Friday, October 17, 2008

Learning from differentiation

When I returned the marked coursework to my pupils this week, I tried an approach in feedback to increase the level of transparency in assessment. I did not have a big enough class previously to do this meaningfully, but this year, I have a sufficient sample size. Every pupil received the breakdown of their scores with reference to the rubrics and we did a rank file. Meaning that everyone will be linearly arranged in class from the highest to the lowest score, alongside their coursework, coupled with their accompanying score sheet with comments in their respective areas of strength and weakness. Doing this explicitly reveals the pupils' performance in relation to their classmates. This exercise must be dealt with very sensitively, for if the rationale is not communicated clearly, some pupils will naturally feel dejected due to their poor standing.

The rationale of doing this is really simple. The causation of differentiation must be clear, and pupils have the right to know. Knowing allows them to have a better understanding of what follow up action they need to do to improve. This is especially crucial for a subject where objectivity in assessment is a perpetual pursuit.

Pupils took some time to look through the assessed pieces of coursework and there was a natural crowd gathering in the top 3 pupils' coursework. When that happens, it shows that pupils want to learn from those who fared better than they had. What are the differences? And what are the effects of those differences to the score? Pupils scrutinised the high quality works and repeatedly tried to make a relation to the scored rubrics and comments. As a followup activity, I chose 4 pupils' coursework (the pupils were absent in class that day) to be assessed by everyone in class.

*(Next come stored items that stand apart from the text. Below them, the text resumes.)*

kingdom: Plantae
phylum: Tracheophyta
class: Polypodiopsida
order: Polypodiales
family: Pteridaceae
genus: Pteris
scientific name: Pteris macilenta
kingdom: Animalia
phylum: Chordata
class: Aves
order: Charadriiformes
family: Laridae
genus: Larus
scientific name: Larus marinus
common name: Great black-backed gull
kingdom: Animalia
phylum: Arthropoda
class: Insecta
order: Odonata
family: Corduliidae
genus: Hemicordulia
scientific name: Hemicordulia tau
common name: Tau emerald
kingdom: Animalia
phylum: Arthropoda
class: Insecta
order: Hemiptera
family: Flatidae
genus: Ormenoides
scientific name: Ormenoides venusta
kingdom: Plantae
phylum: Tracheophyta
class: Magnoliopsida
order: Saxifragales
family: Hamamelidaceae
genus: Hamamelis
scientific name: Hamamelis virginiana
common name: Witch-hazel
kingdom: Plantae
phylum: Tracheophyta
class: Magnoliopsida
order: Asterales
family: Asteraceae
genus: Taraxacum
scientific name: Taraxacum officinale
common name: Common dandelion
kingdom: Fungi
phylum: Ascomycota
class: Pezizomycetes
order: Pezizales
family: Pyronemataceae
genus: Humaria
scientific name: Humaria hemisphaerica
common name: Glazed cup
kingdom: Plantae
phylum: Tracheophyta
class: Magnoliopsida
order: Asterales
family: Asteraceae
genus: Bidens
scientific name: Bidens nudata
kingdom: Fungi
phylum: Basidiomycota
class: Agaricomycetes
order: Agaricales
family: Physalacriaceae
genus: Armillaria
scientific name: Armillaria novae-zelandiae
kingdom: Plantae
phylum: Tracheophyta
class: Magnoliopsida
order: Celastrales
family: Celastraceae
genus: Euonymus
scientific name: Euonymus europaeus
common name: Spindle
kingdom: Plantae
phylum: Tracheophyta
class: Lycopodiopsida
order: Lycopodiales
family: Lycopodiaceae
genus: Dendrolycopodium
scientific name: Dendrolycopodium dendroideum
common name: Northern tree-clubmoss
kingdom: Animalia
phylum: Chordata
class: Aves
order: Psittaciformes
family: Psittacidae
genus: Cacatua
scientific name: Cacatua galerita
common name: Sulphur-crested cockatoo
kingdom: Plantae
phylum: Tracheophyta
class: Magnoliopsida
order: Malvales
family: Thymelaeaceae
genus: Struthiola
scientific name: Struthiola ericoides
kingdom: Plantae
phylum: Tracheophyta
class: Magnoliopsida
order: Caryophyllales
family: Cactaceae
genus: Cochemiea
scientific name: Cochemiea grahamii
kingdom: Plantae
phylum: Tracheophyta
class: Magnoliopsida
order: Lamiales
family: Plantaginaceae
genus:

Everybody subsequently got a chance to give a score to their fellow classmate's work.

The result of that follow up activity really surprised me. Of the 12 pupils who participated in the scoring, 9 of them scored within 5 marks of the actual grade assigned by me. 5 marks within a full range of 0-100. I am really, really impressed.

1 comment:

stephen chin said...

Letting pupils rate their and peers' work is a rich learning experience.
They will understand the requirements in terms of skills, performance and quality.
The only contentious flipside is that pupils, once they know the criteria, would only work towards fulfilling the criteria as an end, and miss the entire learning intention totally.